■ Document excerpt:
Yesterday was a wild one, but I expected nothing less from a Nokia product launch. The great white hope of Windows Phone unveiled two products that look like exactly what they and Microsoft need to kick in the holiday season.
However, I also felt there were a lot of things missing or poorly executed, so it was certainly not all daisies and unicorns in a new-found Windows Phone 8 euphoria. Let the ranting begin...
The Nokia Lumia 920 and Lumia 820 are true contenders
If the hardware, design, camera, and exclusive software was not enough to convince you that Nokia has crafted a pair of dangerous heavyweights, then just watch their presentation. It is an odd thing to say, but as I was watching the company's top brass deliver the keynote it gave me the same feeling as watching an Apple device announcement (yes, I do watch them). Because while Windows Phone 8 does a lot to remedy claims that they had fallen behind in terms of specs, that appeared to be the last thing on Nokia's mind when they were talking about their products. When Jo Harlow held up the Lumia 920 for the first time and gave an overview of the device, she never said once how large the display was or how many megapixels the camera would be. Instead, the focus was strictly on the branding — it was a PureMotion HD+ display and a PureView camera — which is straight out of the Apple playbook.

■ Dataset excerpts:

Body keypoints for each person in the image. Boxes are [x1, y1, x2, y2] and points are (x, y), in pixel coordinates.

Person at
---
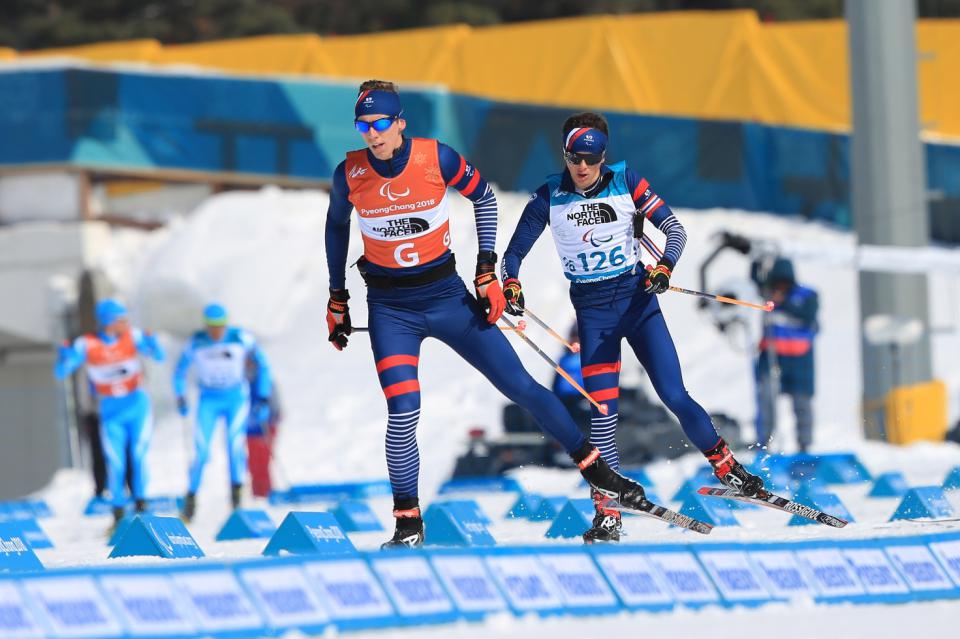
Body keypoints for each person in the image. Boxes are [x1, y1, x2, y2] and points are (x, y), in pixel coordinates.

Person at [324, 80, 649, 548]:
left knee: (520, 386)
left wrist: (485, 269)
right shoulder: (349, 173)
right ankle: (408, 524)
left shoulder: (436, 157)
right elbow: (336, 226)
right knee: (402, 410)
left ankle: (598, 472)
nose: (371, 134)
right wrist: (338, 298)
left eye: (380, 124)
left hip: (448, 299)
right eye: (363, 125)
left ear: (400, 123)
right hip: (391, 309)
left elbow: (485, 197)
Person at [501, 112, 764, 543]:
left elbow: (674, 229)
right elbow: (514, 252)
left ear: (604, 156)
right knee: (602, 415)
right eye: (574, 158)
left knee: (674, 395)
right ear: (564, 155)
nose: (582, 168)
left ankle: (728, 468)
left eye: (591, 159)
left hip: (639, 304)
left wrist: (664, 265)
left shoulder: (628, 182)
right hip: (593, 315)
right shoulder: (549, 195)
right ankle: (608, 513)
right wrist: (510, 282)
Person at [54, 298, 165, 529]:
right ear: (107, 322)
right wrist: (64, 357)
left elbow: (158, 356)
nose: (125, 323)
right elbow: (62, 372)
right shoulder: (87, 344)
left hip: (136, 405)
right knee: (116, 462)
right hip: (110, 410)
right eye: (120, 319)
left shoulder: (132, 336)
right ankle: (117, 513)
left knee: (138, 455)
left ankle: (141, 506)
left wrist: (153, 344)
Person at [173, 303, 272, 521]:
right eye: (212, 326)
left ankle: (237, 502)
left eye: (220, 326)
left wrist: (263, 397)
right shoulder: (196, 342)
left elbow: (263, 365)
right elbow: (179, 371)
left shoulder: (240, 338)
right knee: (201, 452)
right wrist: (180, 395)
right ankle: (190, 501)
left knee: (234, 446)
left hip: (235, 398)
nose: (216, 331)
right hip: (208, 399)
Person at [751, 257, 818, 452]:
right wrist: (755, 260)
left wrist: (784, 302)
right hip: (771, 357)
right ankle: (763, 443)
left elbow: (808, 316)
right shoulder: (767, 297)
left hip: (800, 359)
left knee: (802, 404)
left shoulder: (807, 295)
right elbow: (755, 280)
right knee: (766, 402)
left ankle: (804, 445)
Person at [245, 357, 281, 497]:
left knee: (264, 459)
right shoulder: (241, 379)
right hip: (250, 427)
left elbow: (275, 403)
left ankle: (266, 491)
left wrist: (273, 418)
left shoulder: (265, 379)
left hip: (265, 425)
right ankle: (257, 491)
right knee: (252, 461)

■ Tasks to complete:
#1 Answer these questions about the Nokia launch text, one answer per line:
(a) What two products did Nokia unveil?
(b) Who held up the Lumia 920 for the first time?
(c) What branded name was given to the Lumia 920's display?
#2 Repeat word for word the passage of the Nokia launch text that opens with the words "However, I also" and closes with "the ranting begin...".

■ Task results:
#1
(a) The Nokia Lumia 920 and Lumia 820
(b) Jo Harlow
(c) PureMotion HD+

#2
However, I also felt there were a lot of things missing or poorly executed, so it was certainly not all daisies and unicorns in a new-found Windows Phone 8 euphoria. Let the ranting begin...